Мать наша, Пелагея Ильинична, натура тонкая. Уготовь ей судьба иную жизнь - она далеко бы пошла. Дьяк, у которого она три зимы уроки брала, уговаривал Илью, отца матери, послать ее в город, в гимназию. Но какая там гимназия, когда в избе у мужика дюжина детей?! Так и осталась мать с тремя классами. Писала она грамотно, только после каждого слова точку ставила. И книги читать любила, не только церковные, но и всякие иные, современные. Прочтет и скажет: "А ведь все правда"… У нее было тонкое чутье, врожденный такт, если хотите, интеллигентность даже! Лицо - небольшое, с тонкими чертами, с живыми серыми глазами. Руки у матери, несмотря на десятилетия нелегкого крестьянского труда, красивы, хоть грубы и потресканы, а все же красивы.
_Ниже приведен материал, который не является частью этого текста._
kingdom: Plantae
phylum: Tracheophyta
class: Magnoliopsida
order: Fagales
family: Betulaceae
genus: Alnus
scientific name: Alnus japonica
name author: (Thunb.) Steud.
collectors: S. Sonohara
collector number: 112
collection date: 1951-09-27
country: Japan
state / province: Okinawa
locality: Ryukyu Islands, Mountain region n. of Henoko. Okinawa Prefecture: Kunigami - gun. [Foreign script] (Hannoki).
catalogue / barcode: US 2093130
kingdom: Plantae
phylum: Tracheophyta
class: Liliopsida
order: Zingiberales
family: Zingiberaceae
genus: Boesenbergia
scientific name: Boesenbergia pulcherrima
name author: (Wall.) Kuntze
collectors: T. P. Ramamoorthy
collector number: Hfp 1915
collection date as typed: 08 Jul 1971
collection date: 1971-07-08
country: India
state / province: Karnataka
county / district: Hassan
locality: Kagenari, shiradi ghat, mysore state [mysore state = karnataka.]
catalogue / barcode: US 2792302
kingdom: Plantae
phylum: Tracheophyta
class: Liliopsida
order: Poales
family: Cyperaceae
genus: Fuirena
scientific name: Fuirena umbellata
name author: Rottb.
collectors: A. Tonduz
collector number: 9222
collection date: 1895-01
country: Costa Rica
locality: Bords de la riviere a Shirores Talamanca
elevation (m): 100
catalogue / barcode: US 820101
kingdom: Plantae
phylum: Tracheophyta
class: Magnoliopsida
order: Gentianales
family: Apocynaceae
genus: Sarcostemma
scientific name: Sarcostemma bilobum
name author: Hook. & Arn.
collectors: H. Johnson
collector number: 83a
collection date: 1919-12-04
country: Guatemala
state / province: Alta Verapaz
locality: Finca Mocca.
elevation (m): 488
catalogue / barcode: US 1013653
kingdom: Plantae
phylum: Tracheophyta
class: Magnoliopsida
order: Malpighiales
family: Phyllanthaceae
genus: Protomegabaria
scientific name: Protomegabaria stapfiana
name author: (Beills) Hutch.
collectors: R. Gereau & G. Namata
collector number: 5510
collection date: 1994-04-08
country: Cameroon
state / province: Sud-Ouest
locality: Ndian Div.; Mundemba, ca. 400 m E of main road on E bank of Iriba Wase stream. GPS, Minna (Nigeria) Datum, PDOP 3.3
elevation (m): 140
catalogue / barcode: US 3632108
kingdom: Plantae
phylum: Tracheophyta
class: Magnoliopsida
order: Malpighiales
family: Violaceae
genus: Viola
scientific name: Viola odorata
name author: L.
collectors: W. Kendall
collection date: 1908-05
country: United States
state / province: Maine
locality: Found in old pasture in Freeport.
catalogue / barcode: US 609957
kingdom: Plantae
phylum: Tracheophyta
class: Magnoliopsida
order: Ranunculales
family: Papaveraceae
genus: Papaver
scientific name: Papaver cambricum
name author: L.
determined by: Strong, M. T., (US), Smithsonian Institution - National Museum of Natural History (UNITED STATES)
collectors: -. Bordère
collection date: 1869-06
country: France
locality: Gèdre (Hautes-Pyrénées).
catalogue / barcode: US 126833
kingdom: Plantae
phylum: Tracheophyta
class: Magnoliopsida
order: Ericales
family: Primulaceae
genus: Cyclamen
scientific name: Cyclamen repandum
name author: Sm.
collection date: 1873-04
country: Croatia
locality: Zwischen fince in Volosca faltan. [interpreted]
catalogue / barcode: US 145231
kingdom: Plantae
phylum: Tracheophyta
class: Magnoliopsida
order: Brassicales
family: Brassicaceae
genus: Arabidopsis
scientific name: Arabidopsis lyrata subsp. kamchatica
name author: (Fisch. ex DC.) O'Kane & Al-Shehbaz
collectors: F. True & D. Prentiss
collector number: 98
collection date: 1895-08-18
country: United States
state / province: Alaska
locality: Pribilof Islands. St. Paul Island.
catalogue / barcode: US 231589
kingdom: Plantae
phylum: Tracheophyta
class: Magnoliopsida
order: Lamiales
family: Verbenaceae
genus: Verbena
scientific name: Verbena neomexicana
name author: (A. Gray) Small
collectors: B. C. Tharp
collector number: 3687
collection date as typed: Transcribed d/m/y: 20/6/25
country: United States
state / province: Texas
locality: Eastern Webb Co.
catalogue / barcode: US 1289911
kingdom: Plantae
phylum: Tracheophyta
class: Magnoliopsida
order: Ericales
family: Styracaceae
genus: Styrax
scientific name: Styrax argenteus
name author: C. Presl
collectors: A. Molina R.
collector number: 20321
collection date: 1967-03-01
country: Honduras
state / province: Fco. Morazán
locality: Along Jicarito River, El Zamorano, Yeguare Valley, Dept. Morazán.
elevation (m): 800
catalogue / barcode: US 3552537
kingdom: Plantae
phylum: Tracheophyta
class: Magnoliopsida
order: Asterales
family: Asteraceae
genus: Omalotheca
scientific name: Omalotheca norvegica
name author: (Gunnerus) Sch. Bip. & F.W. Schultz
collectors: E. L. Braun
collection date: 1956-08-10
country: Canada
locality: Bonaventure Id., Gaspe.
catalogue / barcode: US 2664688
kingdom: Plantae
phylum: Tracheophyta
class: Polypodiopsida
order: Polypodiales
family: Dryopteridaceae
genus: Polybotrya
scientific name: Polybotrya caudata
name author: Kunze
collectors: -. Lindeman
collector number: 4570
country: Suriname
Марья мало чем походила на мать. По обличью она скорее на отца походила. У нее округлое, с выступающими скулами лицо. Нос - живописный, как у всех нас, Андреевых, - увесистый, картошкой. Рот большой, губы толстые, грубые; и вся она костиста, угловата - скажу прямо: не очень-то умело отесана. Но что особенно поражает в ней, это руки. Говорят, что в музеях как диковинку показывают отпечаток ладони Петра Великого величиной с медвежью лапу. Думаю, что ладонь моей сестры не уступит петровской. Вот ее бы в музей-то! Пальцы словно канат, которым пни корчуют. А вся пятерня-то - ой-ой! Что там гиря, как мы привыкли сравнивать, - кувалда, да и только! И то: как им, рукам ее, не быть кувалдами! Двадцать пять лет кряду работает она дояркой. Двенадцать коров за ней закреплено. У каждой коровы четыре соска. Есть в них молоко или нет - доярка должна каждый божий день доить корову. Хорошо бы хоть по одному разу в сутки, а то ведь по три раза! Так и это не все. Подоить - полбеды; корм задай, стойло и корову вычисти, пойло принеси…
Машина поди и та откажет.
А Марья - ничего. Сколько раз пытались уговорить ее, чтобы она ушла с фермы, сколько скандалов в семье из-за этого было, а она ни в какую! Просто бредит баба коровами своими.
Признаюсь, когда я гляжу на руки Марьи, мне как-то неудобно становится: стесняюсь я своих маленьких немужских ладоней. В таких случаях я стараюсь спрятать их. Я-то понятно. Но и Марья своих рук стесняется. Тоже, как чуть заметит, что на них смотрят, под полушалок прячет.
Помолчав, Марья снова взялась за свое:
- Пойдем, мам, может, уговоришь…
- Нет, Марья, и не проси! - отозвалась мать. - Я к своим детям в судьи не навязывалась, а к чужим и подавно. Вон, попроси Андрея. - Мать кивнула на меня. - Он депутат, обчественник. К тому же Витька его ученик. А к чему я приду? Кто я ему такая - указ вершить?!
Я улыбнулся, слушая такую аттестацию: "депутат, обчественник…". После этого неудобно как-то оставаться в стороне от чужой беды; и я спросил, что такое у них стряслось?
- Да Виктор все! - Марья затянула потуже узел на платке.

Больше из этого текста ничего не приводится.